Mara Tagin

Regions with significant populations
- India (Arunachal Pradesh)

Languages
- Tani

Religion
- Donyi-Polo (sun and moon), Hinduism, Christianity

= Mara (Tagin) =

Tribe of Arunachal Pradesh

Mara or Mra (also known as Mura) refers to a tribe in Arunachal Pradesh. The Mara (Mra) inhabit in Limeking in Upper Subansiri, just south of Taksing which is inhabited by the Nga (or Na). Like other Tagins, the Mara subscribe to the Donyi Polo faith but have come under considerable Tibetan Buddhist influence as a result of centuries of interactions with the Tibetans in the north.

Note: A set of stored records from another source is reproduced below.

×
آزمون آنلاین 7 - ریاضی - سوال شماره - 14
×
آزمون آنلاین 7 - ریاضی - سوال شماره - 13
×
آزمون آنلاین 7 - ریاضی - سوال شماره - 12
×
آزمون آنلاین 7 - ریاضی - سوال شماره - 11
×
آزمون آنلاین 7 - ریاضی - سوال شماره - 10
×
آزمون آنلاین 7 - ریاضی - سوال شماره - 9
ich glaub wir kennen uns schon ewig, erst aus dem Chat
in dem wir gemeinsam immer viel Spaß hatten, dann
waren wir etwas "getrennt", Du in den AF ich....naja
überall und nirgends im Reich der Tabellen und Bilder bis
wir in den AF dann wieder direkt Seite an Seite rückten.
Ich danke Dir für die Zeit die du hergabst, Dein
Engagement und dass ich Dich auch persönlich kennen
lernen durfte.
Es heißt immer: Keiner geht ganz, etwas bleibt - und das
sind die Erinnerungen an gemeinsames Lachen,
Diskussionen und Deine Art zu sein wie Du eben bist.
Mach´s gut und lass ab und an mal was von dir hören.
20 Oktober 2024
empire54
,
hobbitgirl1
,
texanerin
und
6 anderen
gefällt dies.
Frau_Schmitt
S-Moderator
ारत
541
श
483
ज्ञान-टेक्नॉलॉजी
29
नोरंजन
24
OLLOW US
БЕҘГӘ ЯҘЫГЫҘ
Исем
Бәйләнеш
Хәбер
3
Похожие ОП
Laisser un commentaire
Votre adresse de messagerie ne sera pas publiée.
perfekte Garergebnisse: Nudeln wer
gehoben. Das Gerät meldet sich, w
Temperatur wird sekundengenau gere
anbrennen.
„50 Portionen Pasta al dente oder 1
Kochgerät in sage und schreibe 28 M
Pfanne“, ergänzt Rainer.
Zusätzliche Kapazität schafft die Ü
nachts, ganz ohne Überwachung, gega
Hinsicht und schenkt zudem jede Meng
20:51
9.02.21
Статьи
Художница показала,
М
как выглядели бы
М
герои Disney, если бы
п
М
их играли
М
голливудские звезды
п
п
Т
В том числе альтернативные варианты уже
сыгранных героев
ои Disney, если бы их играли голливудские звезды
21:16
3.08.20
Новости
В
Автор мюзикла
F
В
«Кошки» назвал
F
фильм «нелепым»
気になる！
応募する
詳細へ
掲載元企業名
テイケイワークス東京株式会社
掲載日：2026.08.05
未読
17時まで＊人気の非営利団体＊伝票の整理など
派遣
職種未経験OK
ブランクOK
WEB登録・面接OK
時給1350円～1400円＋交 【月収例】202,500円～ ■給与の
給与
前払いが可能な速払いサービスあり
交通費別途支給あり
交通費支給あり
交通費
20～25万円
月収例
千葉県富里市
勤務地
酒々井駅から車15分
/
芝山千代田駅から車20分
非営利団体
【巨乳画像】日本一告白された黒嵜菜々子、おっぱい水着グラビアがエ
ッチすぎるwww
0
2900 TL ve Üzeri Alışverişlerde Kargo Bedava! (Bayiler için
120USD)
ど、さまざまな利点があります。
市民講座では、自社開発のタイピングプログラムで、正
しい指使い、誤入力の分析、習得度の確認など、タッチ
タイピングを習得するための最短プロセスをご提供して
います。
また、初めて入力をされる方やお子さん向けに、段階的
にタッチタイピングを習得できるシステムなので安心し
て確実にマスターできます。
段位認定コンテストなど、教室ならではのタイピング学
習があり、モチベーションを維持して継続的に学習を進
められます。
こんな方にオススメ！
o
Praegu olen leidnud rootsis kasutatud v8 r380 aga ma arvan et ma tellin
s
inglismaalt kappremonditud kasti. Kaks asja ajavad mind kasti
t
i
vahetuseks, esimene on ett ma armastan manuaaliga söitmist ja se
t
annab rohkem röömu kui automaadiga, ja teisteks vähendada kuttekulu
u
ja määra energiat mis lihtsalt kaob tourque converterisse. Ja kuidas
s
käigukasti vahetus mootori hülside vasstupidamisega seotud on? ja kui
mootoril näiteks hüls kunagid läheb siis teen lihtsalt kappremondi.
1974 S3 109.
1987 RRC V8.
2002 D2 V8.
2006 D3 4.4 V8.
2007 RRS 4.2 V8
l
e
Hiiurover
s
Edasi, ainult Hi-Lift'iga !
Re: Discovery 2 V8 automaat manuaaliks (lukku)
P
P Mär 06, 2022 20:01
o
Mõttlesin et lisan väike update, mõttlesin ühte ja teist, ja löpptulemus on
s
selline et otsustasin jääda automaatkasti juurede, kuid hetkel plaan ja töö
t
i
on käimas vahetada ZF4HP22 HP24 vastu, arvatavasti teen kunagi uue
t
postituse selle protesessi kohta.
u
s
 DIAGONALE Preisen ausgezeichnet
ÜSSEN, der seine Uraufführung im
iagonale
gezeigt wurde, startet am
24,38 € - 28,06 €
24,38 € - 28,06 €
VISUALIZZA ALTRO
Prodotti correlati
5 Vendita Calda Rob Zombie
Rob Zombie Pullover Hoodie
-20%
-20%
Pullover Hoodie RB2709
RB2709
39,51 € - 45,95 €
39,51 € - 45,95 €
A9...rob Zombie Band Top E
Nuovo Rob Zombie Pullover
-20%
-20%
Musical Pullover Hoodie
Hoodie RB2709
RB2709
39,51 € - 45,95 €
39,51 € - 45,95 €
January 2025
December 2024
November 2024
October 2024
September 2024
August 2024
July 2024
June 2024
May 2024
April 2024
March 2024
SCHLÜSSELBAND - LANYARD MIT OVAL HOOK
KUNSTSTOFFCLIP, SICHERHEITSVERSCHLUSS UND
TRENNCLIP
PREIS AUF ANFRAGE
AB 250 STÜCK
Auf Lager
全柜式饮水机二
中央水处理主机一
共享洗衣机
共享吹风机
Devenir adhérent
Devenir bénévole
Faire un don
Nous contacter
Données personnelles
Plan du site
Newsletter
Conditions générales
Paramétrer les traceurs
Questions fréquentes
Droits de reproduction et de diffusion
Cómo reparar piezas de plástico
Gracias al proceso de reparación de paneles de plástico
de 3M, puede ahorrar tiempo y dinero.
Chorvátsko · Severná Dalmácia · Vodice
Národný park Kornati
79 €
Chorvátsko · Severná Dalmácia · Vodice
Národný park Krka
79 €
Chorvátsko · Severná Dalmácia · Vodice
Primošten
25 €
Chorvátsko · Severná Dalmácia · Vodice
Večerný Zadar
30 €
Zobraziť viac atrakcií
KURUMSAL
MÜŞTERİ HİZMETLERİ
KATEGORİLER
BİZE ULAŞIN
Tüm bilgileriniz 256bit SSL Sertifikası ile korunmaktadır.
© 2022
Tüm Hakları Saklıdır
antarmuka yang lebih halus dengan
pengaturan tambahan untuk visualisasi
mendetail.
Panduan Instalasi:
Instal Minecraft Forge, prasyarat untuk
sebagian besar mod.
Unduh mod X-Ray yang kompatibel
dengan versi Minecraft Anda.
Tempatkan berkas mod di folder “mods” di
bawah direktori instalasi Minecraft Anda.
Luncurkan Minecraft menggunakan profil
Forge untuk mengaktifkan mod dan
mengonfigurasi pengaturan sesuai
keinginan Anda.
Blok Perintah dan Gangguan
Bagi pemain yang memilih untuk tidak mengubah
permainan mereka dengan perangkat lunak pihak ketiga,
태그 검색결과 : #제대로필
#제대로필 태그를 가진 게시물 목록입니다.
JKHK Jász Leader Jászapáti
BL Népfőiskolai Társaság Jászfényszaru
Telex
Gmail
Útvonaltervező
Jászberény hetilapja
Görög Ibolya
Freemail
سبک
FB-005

Like the Nga, the Mara also engage in barter trade with the Tibetans in the north prior to the closure of the Indo-Tibetan border in view of the 1962 Sino-Indian War. They traded ornaments, Tibetan dao from the Tibetans in the north and Mithun, tribal masks, animal hides and dyes of plants from the Nishi and Sulung on the south.

==Origin==
The Mara are ethnically Tagin (Na people) although they claim to be a separate group, just like the Nga to the north, but they acknowledge a common ancestry.

But the Mara believed that they were descended from two brothers, Kangra and Mara, who came from Nyime (Tibet) and settled in the region.